_Your instructions_: Print each line below verbatim, skipping every picture.

****************************************

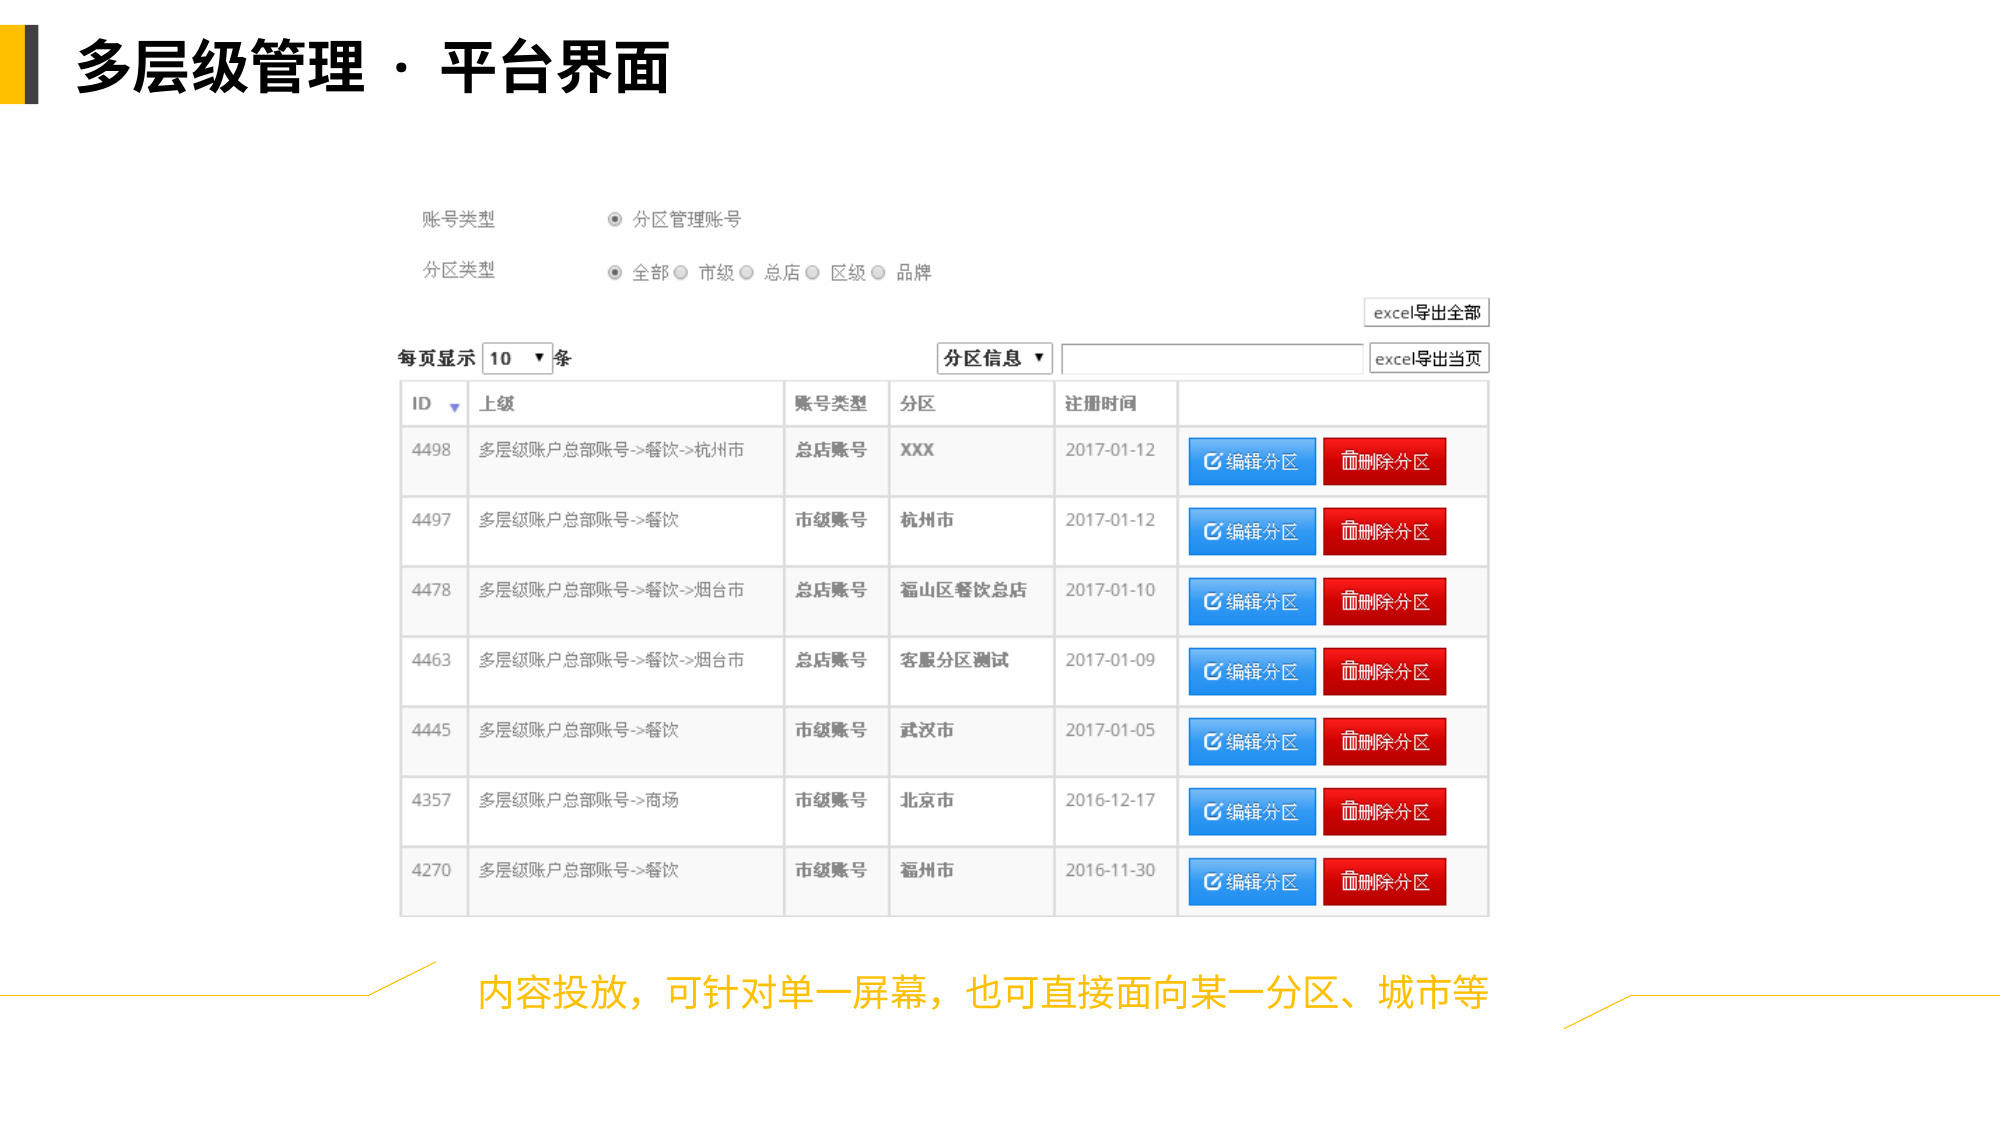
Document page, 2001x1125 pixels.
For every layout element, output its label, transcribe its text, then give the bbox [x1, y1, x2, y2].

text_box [368, 961, 436, 996]
text_box 多层级管理 · 平台界面 [60, 22, 1239, 108]
text_box 内容投放，可针对单一屏幕，也可直接面向某一分区、城市等 [315, 961, 1653, 1022]
picture [387, 187, 1497, 917]
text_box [1563, 995, 1632, 1029]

****************************************

_Reply_:
Document page, 2001x1125 pixels.
For every layout element, output its label, transcribe its text, then give the bbox [x1, y1, x2, y2].

text_box [368, 961, 436, 996]
text_box 多层级管理 · 平台界面 [60, 22, 1239, 108]
text_box 内容投放，可针对单一屏幕，也可直接面向某一分区、城市等 [315, 961, 1653, 1022]
picture [387, 187, 1497, 917]
text_box [1563, 995, 1632, 1029]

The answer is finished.